INS-1E cells were transiently transfected with EGFP-TIP60α and EGFP-TIP60β and empty EGFP vector. The transcript abundance of TIP60α (A) and TIP60β (B) mRNA was measured 48 hours after transfection using real time RT-PCR (n = 4). C: Western blot of 30 µg total protein lysate from EGFP (lane 1-2), EGFP-TIP60α (lane 3-4) and EGFP-TIP60β (lane 5-6) transfected INS-1E cells 48 h post transfection, probed with anti-TIP60 antibody. D: Western blot as figure C probed with actin antibody. E-H: Glucose-stimulated insulin secretion at 2 mM glucose (low) and 15 mM glucose (high) (E), stimulated GSIS going from low to high glucose (F), insulin output from culture medium (G) and cell insulin content (H) for passage 70 (upper panel) and passage 74 (lower panel) (n = 12). I-J: Fluorescence microscopy of fixated EGFP-TIP60α (I) and EGFP-TIP60β (J) transfected INS-1E cells 48 h after transfection.

Figure 5

INS-1E cells were transducted with the following retroviral expression plasmids, pSUPER-retro-puro, pSUPER-TIP60α and pSUPER-TIP60β followed by puromycin selection.
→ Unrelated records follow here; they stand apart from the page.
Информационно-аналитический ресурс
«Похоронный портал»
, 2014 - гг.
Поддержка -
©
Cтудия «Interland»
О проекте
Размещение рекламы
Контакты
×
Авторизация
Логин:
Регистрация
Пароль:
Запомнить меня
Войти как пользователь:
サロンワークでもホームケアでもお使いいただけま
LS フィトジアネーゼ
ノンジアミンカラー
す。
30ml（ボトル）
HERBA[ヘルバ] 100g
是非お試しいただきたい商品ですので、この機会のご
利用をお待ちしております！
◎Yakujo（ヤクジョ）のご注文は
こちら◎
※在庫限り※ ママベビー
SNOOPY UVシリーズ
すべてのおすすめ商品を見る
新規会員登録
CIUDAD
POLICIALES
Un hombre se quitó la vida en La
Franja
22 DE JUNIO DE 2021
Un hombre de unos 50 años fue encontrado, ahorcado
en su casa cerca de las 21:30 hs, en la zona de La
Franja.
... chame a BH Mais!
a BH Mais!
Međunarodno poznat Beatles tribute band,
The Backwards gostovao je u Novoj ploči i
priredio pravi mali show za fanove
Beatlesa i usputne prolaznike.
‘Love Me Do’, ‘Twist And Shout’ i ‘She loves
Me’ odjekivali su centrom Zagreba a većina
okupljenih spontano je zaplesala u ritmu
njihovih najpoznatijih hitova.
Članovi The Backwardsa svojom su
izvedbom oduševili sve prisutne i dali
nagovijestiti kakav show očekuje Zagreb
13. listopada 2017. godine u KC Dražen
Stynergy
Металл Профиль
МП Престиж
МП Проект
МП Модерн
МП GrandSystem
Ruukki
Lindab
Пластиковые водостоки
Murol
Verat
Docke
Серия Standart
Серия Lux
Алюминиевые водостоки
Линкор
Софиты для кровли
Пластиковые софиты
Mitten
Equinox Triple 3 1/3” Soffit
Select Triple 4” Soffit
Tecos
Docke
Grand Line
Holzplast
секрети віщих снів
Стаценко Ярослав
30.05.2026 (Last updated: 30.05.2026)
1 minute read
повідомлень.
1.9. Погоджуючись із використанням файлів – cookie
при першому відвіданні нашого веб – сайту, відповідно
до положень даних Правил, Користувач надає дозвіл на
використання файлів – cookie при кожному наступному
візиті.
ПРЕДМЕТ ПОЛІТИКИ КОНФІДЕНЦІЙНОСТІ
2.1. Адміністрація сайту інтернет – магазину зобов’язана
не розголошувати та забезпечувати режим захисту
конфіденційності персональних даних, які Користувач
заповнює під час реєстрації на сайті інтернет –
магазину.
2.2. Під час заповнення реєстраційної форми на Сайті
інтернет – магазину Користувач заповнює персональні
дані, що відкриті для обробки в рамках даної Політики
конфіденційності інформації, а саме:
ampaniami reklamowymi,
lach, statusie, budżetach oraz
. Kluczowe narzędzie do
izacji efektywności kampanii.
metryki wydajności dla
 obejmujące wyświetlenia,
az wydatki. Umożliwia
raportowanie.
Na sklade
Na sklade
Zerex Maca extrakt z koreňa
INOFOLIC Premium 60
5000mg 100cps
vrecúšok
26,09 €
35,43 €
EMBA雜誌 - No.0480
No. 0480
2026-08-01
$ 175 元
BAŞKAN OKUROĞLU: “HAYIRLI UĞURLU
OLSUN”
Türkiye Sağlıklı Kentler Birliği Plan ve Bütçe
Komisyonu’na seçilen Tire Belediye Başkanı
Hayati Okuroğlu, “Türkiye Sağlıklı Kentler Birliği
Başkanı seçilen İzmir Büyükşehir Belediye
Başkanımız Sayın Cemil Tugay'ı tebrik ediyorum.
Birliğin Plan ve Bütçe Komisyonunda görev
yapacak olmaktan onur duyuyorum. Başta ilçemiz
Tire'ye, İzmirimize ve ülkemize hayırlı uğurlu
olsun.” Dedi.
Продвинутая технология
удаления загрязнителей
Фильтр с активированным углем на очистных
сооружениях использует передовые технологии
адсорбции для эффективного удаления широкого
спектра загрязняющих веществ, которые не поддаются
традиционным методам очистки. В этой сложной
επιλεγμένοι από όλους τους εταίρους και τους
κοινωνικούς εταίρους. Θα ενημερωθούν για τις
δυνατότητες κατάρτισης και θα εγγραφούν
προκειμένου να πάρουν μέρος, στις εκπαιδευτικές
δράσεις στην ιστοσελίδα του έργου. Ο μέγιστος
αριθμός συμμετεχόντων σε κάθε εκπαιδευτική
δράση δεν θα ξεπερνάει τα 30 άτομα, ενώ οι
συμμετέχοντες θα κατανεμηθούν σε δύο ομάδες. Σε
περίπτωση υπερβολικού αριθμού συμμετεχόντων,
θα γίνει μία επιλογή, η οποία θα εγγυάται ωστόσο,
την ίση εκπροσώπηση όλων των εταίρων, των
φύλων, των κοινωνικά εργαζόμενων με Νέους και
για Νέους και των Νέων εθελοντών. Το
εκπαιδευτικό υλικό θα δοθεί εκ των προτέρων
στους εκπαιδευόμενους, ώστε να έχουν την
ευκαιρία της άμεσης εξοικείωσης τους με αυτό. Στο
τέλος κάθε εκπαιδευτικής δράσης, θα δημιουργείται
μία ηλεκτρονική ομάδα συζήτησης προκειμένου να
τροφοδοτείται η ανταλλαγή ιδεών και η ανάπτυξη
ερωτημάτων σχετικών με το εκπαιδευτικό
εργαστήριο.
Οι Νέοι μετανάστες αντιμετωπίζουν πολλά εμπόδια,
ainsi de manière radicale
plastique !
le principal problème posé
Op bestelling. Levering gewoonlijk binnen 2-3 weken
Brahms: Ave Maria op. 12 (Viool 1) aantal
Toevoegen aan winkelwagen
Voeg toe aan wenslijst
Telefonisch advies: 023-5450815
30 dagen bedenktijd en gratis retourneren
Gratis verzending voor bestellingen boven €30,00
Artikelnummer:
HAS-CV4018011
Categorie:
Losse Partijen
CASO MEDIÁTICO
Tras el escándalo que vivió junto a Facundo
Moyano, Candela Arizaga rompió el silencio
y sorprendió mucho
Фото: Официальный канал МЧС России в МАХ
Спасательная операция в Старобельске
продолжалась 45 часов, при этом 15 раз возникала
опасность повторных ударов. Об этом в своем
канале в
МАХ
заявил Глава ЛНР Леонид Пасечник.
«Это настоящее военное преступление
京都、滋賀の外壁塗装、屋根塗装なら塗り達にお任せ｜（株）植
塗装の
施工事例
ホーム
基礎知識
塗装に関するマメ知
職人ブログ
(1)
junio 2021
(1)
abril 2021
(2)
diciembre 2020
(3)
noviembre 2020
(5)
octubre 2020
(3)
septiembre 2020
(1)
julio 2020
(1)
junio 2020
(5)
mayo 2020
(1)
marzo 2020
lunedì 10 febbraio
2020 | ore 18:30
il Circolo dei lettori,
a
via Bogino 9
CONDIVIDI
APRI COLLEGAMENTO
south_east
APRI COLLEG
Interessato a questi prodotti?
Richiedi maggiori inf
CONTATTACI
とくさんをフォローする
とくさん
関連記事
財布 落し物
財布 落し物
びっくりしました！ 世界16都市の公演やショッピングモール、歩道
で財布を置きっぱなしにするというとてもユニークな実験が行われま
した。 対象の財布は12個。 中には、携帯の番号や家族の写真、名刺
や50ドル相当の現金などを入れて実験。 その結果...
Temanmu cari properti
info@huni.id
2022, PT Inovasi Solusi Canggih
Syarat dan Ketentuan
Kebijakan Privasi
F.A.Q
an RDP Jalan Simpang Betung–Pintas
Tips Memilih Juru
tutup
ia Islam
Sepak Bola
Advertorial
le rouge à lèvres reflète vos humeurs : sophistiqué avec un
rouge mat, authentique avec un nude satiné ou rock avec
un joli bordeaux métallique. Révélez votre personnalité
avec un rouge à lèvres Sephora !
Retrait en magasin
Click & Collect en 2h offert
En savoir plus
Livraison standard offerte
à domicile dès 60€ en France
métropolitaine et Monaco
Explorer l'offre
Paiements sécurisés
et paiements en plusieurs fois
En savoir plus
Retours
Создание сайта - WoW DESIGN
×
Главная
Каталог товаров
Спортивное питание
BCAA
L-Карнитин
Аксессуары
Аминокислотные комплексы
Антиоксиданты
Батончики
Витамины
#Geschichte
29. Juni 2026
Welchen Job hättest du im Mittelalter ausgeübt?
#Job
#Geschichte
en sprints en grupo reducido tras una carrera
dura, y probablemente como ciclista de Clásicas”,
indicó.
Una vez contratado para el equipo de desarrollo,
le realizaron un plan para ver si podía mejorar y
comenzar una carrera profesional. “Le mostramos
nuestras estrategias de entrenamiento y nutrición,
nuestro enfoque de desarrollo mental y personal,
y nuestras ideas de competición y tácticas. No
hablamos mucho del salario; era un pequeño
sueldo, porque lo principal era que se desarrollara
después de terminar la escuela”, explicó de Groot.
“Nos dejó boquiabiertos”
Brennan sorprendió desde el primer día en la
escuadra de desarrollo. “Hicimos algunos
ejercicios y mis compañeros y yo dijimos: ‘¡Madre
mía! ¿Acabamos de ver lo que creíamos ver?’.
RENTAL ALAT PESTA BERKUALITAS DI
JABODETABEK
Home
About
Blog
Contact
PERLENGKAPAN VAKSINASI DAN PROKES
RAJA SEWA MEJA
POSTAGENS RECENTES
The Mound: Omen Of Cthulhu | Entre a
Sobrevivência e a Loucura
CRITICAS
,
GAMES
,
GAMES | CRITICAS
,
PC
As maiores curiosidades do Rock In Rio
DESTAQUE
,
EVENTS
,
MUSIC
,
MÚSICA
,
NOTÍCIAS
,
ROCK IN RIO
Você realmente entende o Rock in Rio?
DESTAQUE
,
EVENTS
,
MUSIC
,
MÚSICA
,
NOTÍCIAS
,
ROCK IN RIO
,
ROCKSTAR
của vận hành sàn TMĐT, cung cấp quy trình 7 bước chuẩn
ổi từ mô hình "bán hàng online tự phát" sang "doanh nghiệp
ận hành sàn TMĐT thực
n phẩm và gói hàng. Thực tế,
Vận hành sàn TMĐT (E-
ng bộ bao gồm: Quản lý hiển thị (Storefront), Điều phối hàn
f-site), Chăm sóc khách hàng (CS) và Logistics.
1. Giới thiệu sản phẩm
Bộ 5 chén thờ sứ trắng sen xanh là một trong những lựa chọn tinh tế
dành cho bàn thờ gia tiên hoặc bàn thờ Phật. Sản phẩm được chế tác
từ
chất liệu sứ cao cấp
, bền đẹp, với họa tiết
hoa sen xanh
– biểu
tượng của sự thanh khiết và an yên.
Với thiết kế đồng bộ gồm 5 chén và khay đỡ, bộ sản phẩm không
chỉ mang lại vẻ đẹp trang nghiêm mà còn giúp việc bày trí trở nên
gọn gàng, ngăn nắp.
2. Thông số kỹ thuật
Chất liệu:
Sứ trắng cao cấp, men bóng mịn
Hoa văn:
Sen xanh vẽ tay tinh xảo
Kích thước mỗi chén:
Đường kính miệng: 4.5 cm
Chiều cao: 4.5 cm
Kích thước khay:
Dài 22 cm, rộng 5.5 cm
The transcript abundance of TIP60α (A) and TIP60β (B) mRNA was measured using real time RT-PCR. (n = 4). C: Western blot of 30 µg total protein lysate from pSUPER (lane 1-3), pSUPER-TIP60α (lane 4-6) and pSUPER-TIP60β (lane 7-9) stably expressing INS-1E cell lines, probed with anti-TIP60 antibody. D: Western blot as in C, probed with actin antibody. Panels E, F and G show glucose-stimulated insulin secretion (E) at 2 mM glucose (low) and 15 mM glucose (high) stimulated GSIS going from low to high glucose (F) and insulin content (G) (n = 12).

Figure 6

Glucotoxicity of INS-1E cells stable overexpressing TIP60α. INS-1E stable transduced with empty pBabe (A) or pBabe-TIP60α (B) were seeded in 24-well plates 2 × 10⁵ cells/well. After 24 h, the culture medium was removed and replaced with culture medium containing 11.1 mM, 16.7 mM, 20.0 mM or 25.0 mM glucose and cultured for 48 h. Subsequently, we washed the cells for 15 min. in UB buffer and measured GSIS at 2 and 15 mM glucose Each bar represents the mean ± SEM from 12 incubation wells. ^* p < 0.05.